La soffusa ed eterea Elke segue il dictat di un grande sperimentatore dell'elettronica, Brian Eno, musicista eclettico, produttore di gran fiuto e ideatore dell'ambient music. Il brano ha poche caratteristiche, prima fra le quali la costruzione di un'atmosfera lunare che da l'idea di una spazio infinito; le tastiere sono corpose e avvolgenti, lentissime, la ritmica è scomparsa e la sola parvenza di melodia è data da un disteso suono di flauto. Skylines è un altro brano molto jazzato e che tuttavia non raggiunge l'efficacia di One Of These Days: fiati assenti, buoni inserti di chitarra, qualche assolo sparso qua e là, sezione ritmica più che diligente; forse, contrariamente ai precedenti lavori e anche a The Snow Goose, a questo punto del disco la mancanza di cantato pesa un pochino. La title-track rappresenta una drammatica e intensa conclusione, sorretta da frasi orchestrali di archi suonati al synth da Bardens e coadiuvata dai fiati; molto bello l'arrangiamento delle tastiere che conducono il breve pezzo a un lento spegnersi.

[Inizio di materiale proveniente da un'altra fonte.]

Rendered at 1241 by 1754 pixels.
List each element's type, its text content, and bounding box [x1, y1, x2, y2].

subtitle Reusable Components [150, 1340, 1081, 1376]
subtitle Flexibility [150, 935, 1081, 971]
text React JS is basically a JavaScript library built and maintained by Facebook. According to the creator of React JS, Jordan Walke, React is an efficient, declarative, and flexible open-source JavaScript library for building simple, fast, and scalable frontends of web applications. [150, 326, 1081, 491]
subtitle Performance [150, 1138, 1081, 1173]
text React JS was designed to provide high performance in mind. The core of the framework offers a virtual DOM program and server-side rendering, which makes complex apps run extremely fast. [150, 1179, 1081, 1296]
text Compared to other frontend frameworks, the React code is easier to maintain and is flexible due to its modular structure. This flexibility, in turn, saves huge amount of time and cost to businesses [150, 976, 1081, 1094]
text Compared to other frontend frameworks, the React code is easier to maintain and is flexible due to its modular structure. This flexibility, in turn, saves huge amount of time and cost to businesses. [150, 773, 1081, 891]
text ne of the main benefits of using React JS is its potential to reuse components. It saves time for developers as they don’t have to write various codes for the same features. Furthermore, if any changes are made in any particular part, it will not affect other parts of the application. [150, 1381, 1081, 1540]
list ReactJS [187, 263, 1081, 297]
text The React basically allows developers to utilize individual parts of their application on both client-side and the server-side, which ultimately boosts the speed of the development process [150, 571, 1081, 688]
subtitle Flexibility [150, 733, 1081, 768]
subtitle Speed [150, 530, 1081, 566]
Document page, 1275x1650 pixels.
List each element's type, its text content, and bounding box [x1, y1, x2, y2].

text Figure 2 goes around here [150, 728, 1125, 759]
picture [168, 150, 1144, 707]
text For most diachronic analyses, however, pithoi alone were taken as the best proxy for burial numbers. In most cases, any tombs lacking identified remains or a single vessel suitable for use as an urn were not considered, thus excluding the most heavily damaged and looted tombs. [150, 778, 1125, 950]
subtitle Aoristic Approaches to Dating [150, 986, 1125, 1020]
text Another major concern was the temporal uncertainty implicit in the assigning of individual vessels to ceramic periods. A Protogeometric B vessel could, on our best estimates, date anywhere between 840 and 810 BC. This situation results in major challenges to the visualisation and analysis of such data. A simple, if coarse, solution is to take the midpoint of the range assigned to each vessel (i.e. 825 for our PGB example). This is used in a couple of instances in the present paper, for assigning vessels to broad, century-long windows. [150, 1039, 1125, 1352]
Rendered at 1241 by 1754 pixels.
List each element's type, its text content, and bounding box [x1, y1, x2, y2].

Con questo disco i Camel dimostrano di essere sopravvissuti abbastanza agevolmente al terremoto storico in atto; buone le nuove idee coltivate, ottimi gli inserimenti di Collins (Mel) e Sinclair, col suo magico e inconfondibile timbro vocale, anche se dall'ex Caravan ci si poteva aspettare una prova più consistente alla voce, che comunque arriverà col successivo 'Breathless'. L'album a mio avviso non raggiunge gli enormi picchi del suo predecessore, ma è molto bello, dal tono un po' malinconico e autunnale (che traspare anche dalla copertina), ottimamente suonato come sempre e molto coinvolgente. Alcuni brani sono assolutamente memorabili (First Light, e Unevensong su tutti), ma anche gli altri si mantengono su di un livello eccelso, forse la sola Skylines perde un po' di grinta.
Come si sa il cammello è un animale molto resistente, capace di far fronte senza troppi problemi a condizioni vitali impossibili; la band tiene fede al suo nome, occupando con onore la propria nicchia, nascosta tra i tumulti musicali di quegli anni ma seguita con fedeltà da un nutrito gruppo di appassionati. Questo disco dimenticato è tra le loro prove migliori, e si colloca tra gli ultimi e definitivi ruggiti di un genere ormai in agonia. Nonostante tutto, e molti di noi li ringrazieranno in eterno per questo, i Camel continuano la loro avventura in un mare in tempesta, regalandoci come sempre piccoli capolavori di semplicità. E questo ci fa capire come certa musica non muore mai.